Strange...I tried five at first but kept getting the wrong readings on a known driver output...meaning I had a DDL with a 0.68r set resistor and when I tested the voltage across the resistor I kept getting around 1a with five diodes...someone here told me to use three...when I did I got the 1.8a I expected...I have used three ever since and set all my DDLs withit for the 445's I have built. The optical output also falls in line with what I would expect from the current measurements I get.....so what's up with that? I hope someone here can clarify, verify what I should be doing and furthermore, what I have done....

 

[Sigurthr]

As I said, I've never worked with these dummy loads. I wasn't disagreeing with you at all, simply stating my thought process and why I gave the answer I gave (and why i gave the warning that it may be incorrect).

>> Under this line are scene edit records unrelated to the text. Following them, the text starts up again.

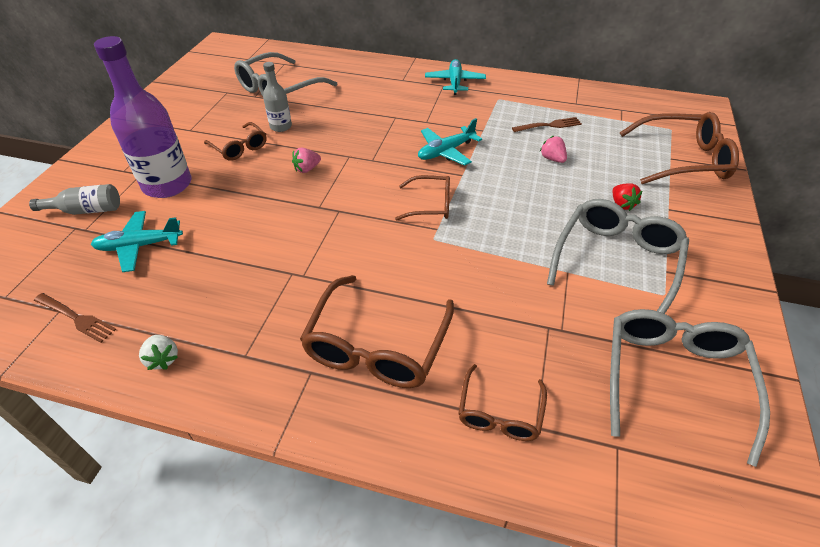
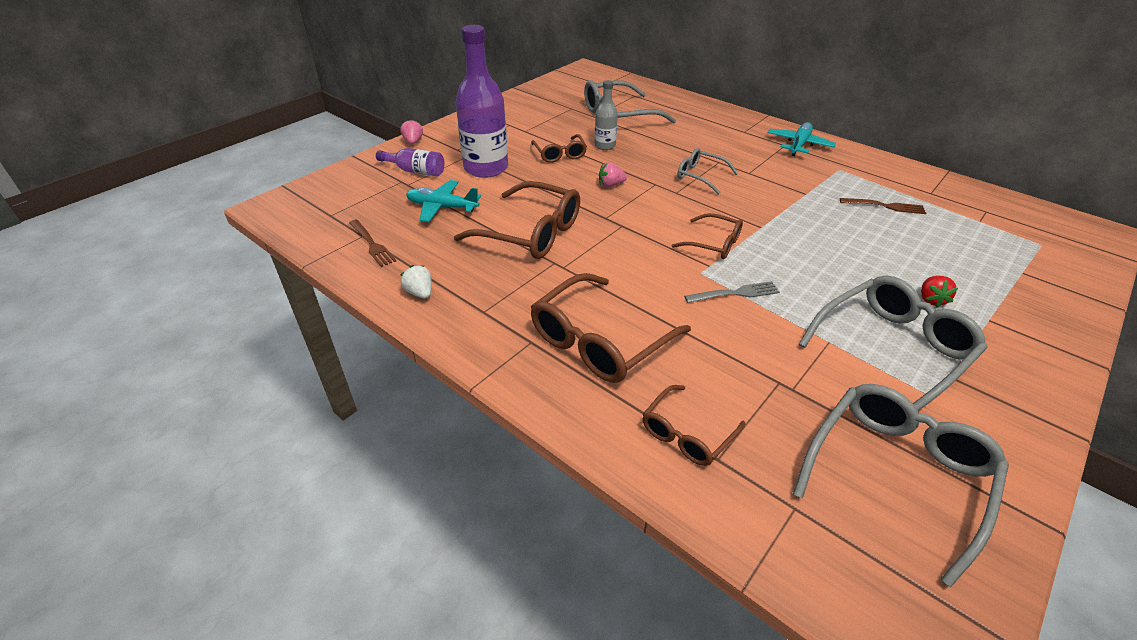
camera: 25 degrees right, 5 degrees down
grey bottle [29,184,120,215] -> purple bottle [376,148,445,176]
white strawberry [139,335,178,370] -> white strawberry turned 150 degrees clockwise [400,265,432,299]
turquoise plane [418,118,482,166] -> none
pink strawberry [540,136,567,163] -> pink strawberry moved to [401,119,423,144]
brown glasses [620,112,739,184] -> brown glasses moved to [454,181,580,259]
none -> grey glasses [677,148,738,195]
none -> grey fork [684,281,780,303]

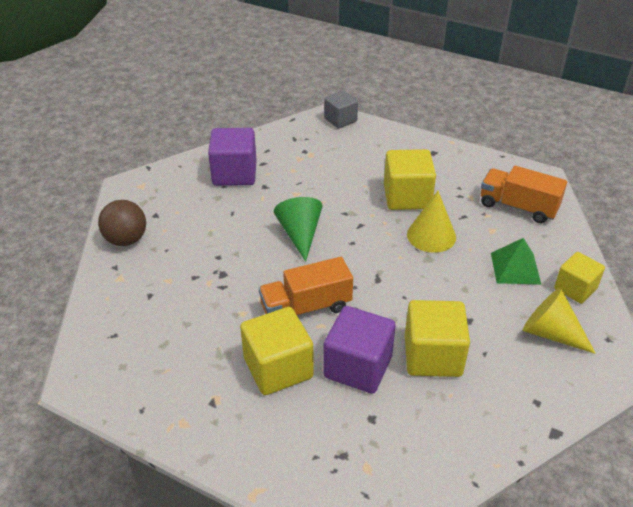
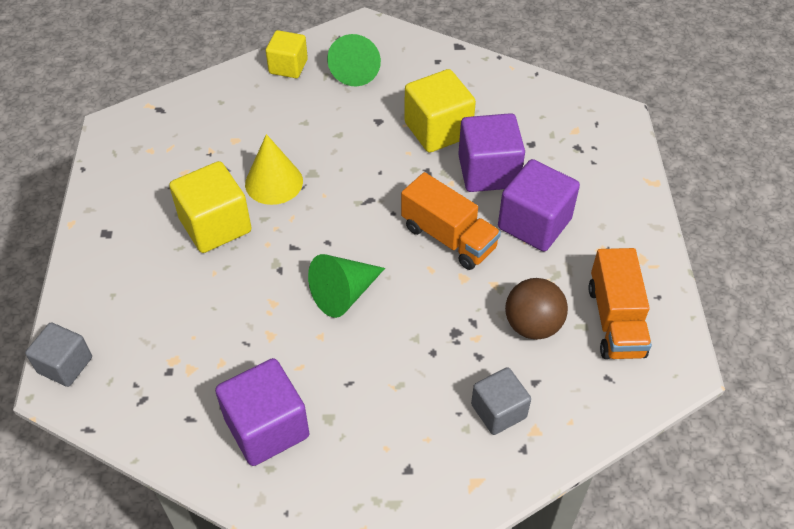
camera: 120 degrees left, 10 degrees up
brown ball [98,200,146,246] -> brown ball moved to [505,278,568,340]
yellow cube [240,307,314,395] -> purple cube [498,159,580,251]
orange truck [481,166,567,223] -> orange truck moved to [588,248,652,359]
green pyramid [491,238,541,284] -> none
yellow cone [523,288,596,354] -> green cone [327,34,381,86]
none -> grey cube [471,367,531,435]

Placing a resistor in series with a load creates a voltage drop across the resistor based on the current. You measure it to determine the current because at 1 ohm the current is equal to the voltage drop, but a voltage drop is there as a fundamental aspect of series resistance. Should not it be taken in to account as well? Just as a diode's Vf increases as current increases the voltage drop across the 1 ohm resistor increases with the increase in current.

As for the three diodes part:

....I know with the 445's you use three diodes in series to mimick the load.

I'm not sure how many are actually used on proper dummy loads. I would guess that you would need six diodes for a 405nm build (6x 0.7 = 4.2V, the addtional drop provided by the 1R resistor based on the current setting).

 

[Fiddy]

what are your diodes rated for?

 

[Bionic-Badger]

Some of the higher current 1N540x rectifier diodes (which I bought specifically for diodes like the 445nm laser diodes) drop 1.2V instead of 0.7V, so using 3x 1.2V = 3.6V in series with a resistor at > 1.0A currents might be appropriate.

Don't just take the number of devices at face value. Make sure they make sense!